### Assignment
Images do not belong in the copy. Set down all the entries exactly.

### Data for this task

☆ ☆ ☆

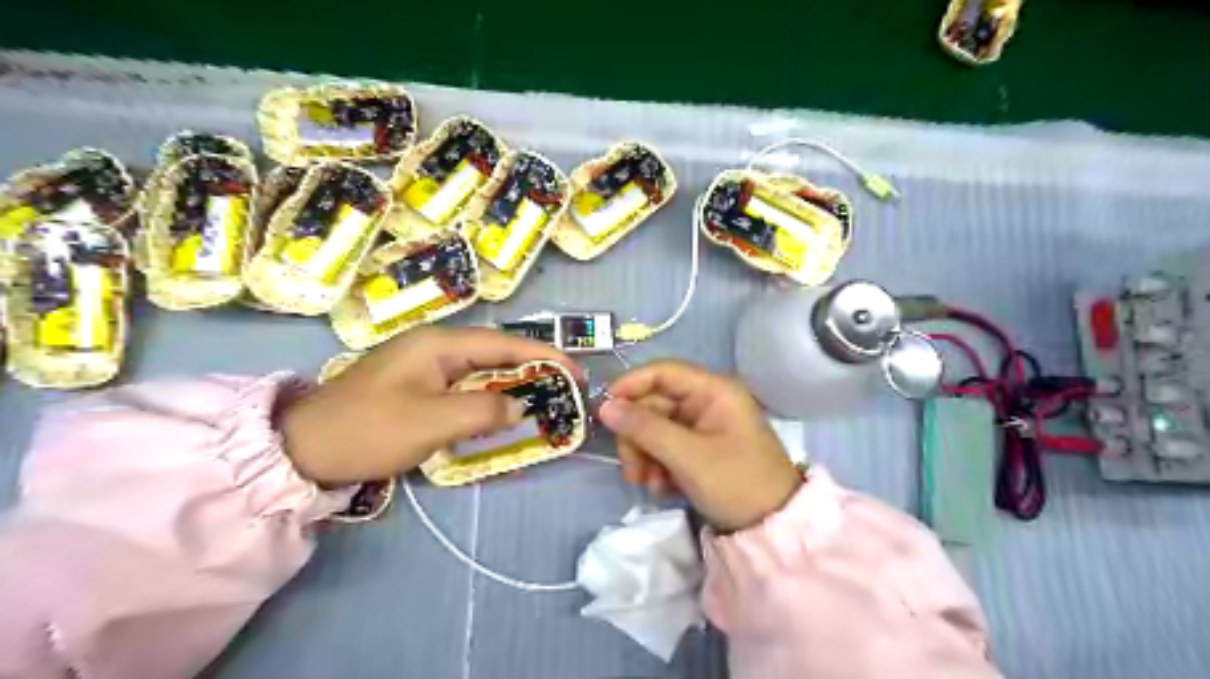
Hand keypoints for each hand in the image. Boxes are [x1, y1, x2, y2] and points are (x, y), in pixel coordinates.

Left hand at [281, 325, 577, 484]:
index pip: (506, 344)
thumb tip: (519, 407)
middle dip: (534, 367)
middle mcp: (435, 346)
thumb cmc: (368, 430)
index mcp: (440, 344)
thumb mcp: (431, 422)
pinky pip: (465, 384)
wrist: (303, 448)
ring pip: (482, 368)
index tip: (577, 373)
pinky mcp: (417, 384)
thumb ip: (484, 410)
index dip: (545, 356)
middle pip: (497, 351)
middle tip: (566, 388)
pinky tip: (502, 409)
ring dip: (513, 381)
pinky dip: (490, 395)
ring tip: (544, 397)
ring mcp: (424, 364)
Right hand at [598, 361, 801, 529]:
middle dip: (637, 436)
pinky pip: (667, 447)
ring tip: (648, 484)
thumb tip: (605, 406)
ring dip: (645, 455)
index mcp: (714, 390)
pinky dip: (658, 465)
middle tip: (631, 469)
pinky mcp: (700, 450)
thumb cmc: (736, 483)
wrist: (772, 530)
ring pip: (656, 428)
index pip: (662, 372)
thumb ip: (645, 428)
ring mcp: (704, 427)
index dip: (630, 386)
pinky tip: (662, 488)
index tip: (604, 410)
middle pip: (655, 404)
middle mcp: (708, 402)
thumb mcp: (688, 456)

☆ ☆ ☆

### Task result
Hand keypoints for each hand in the image. Boxes are [x1, y1, x2, y2] and points are (x, y), in pixel coordinates.

Left hand at [281, 325, 577, 484]:
index pip: (506, 344)
thumb tip: (519, 407)
middle dip: (534, 367)
middle mcp: (435, 346)
thumb cmc: (368, 430)
index mcp: (440, 344)
thumb mcp: (431, 422)
pinky pip: (465, 384)
wrist: (303, 448)
ring pip: (482, 368)
index tip: (577, 373)
pinky mcp: (417, 384)
thumb ip: (484, 410)
index dip: (545, 356)
middle pip: (497, 351)
middle tip: (566, 388)
pinky tip: (502, 409)
ring dip: (513, 381)
pinky dip: (490, 395)
ring tip: (544, 397)
ring mcp: (424, 364)
Right hand at [598, 361, 801, 529]:
middle dip: (637, 436)
pinky pip: (667, 447)
ring tip: (648, 484)
thumb tip: (605, 406)
ring dip: (645, 455)
index mcp: (714, 390)
pinky dip: (658, 465)
middle tip: (631, 469)
pinky mcp: (700, 450)
thumb cmc: (736, 483)
wrist: (772, 530)
ring pip: (656, 428)
index pip: (662, 372)
thumb ip: (645, 428)
ring mcp: (704, 427)
index dip: (630, 386)
pinky tip: (662, 488)
index tip: (604, 410)
middle pip: (655, 404)
middle mcp: (708, 402)
thumb mcp: (688, 456)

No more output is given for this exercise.